DESCRIPTION OF THE TASK:
Every entry should be duplicated verbatim, and no picture may appear in the copy.

[Records from a data source]

+-------+

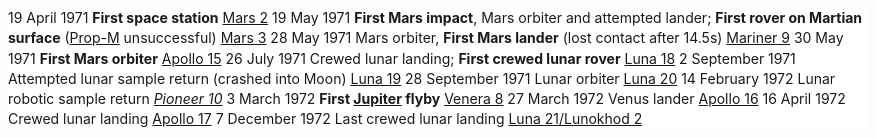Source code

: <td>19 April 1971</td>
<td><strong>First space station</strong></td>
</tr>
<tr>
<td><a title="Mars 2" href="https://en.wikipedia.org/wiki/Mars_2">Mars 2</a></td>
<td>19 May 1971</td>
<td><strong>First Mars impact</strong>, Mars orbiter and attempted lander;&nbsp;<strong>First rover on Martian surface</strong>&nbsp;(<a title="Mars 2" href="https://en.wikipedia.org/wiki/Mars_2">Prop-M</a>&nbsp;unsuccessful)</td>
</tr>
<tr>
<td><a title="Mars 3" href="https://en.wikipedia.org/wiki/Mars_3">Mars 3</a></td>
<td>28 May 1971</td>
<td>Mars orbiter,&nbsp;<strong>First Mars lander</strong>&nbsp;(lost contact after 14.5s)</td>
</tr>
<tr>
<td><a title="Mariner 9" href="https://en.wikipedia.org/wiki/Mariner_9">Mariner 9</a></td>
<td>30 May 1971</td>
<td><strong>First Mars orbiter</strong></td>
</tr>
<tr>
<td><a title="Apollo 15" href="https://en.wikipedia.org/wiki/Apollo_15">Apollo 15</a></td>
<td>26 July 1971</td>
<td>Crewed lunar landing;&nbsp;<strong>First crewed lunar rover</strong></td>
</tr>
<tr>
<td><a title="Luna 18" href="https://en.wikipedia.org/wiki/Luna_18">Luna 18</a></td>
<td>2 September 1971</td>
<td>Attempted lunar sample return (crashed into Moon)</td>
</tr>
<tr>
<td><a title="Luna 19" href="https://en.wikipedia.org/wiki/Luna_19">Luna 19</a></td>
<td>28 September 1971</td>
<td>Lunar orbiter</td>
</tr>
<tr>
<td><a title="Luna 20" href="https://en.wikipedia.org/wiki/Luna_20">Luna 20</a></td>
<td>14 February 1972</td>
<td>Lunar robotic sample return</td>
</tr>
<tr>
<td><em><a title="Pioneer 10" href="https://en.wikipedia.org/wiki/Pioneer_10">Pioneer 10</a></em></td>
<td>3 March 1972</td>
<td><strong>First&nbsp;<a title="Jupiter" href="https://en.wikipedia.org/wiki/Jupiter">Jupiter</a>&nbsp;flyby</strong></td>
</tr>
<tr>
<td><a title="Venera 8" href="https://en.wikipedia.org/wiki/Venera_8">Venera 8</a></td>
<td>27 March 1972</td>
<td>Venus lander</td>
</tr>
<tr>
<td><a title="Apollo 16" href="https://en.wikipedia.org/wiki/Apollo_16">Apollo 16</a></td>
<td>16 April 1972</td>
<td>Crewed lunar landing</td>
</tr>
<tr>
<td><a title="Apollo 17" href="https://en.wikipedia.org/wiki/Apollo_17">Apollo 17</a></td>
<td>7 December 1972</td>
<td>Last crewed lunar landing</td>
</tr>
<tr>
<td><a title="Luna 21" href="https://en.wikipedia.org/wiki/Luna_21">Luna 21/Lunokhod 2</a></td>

+-------+

RESULT OF THE TASK:
Source code

: <td>19 April 1971</td>
<td><strong>First space station</strong></td>
</tr>
<tr>
<td><a title="Mars 2" href="https://en.wikipedia.org/wiki/Mars_2">Mars 2</a></td>
<td>19 May 1971</td>
<td><strong>First Mars impact</strong>, Mars orbiter and attempted lander;&nbsp;<strong>First rover on Martian surface</strong>&nbsp;(<a title="Mars 2" href="https://en.wikipedia.org/wiki/Mars_2">Prop-M</a>&nbsp;unsuccessful)</td>
</tr>
<tr>
<td><a title="Mars 3" href="https://en.wikipedia.org/wiki/Mars_3">Mars 3</a></td>
<td>28 May 1971</td>
<td>Mars orbiter,&nbsp;<strong>First Mars lander</strong>&nbsp;(lost contact after 14.5s)</td>
</tr>
<tr>
<td><a title="Mariner 9" href="https://en.wikipedia.org/wiki/Mariner_9">Mariner 9</a></td>
<td>30 May 1971</td>
<td><strong>First Mars orbiter</strong></td>
</tr>
<tr>
<td><a title="Apollo 15" href="https://en.wikipedia.org/wiki/Apollo_15">Apollo 15</a></td>
<td>26 July 1971</td>
<td>Crewed lunar landing;&nbsp;<strong>First crewed lunar rover</strong></td>
</tr>
<tr>
<td><a title="Luna 18" href="https://en.wikipedia.org/wiki/Luna_18">Luna 18</a></td>
<td>2 September 1971</td>
<td>Attempted lunar sample return (crashed into Moon)</td>
</tr>
<tr>
<td><a title="Luna 19" href="https://en.wikipedia.org/wiki/Luna_19">Luna 19</a></td>
<td>28 September 1971</td>
<td>Lunar orbiter</td>
</tr>
<tr>
<td><a title="Luna 20" href="https://en.wikipedia.org/wiki/Luna_20">Luna 20</a></td>
<td>14 February 1972</td>
<td>Lunar robotic sample return</td>
</tr>
<tr>
<td><em><a title="Pioneer 10" href="https://en.wikipedia.org/wiki/Pioneer_10">Pioneer 10</a></em></td>
<td>3 March 1972</td>
<td><strong>First&nbsp;<a title="Jupiter" href="https://en.wikipedia.org/wiki/Jupiter">Jupiter</a>&nbsp;flyby</strong></td>
</tr>
<tr>
<td><a title="Venera 8" href="https://en.wikipedia.org/wiki/Venera_8">Venera 8</a></td>
<td>27 March 1972</td>
<td>Venus lander</td>
</tr>
<tr>
<td><a title="Apollo 16" href="https://en.wikipedia.org/wiki/Apollo_16">Apollo 16</a></td>
<td>16 April 1972</td>
<td>Crewed lunar landing</td>
</tr>
<tr>
<td><a title="Apollo 17" href="https://en.wikipedia.org/wiki/Apollo_17">Apollo 17</a></td>
<td>7 December 1972</td>
<td>Last crewed lunar landing</td>
</tr>
<tr>
<td><a title="Luna 21" href="https://en.wikipedia.org/wiki/Luna_21">Luna 21/Lunokhod 2</a></td>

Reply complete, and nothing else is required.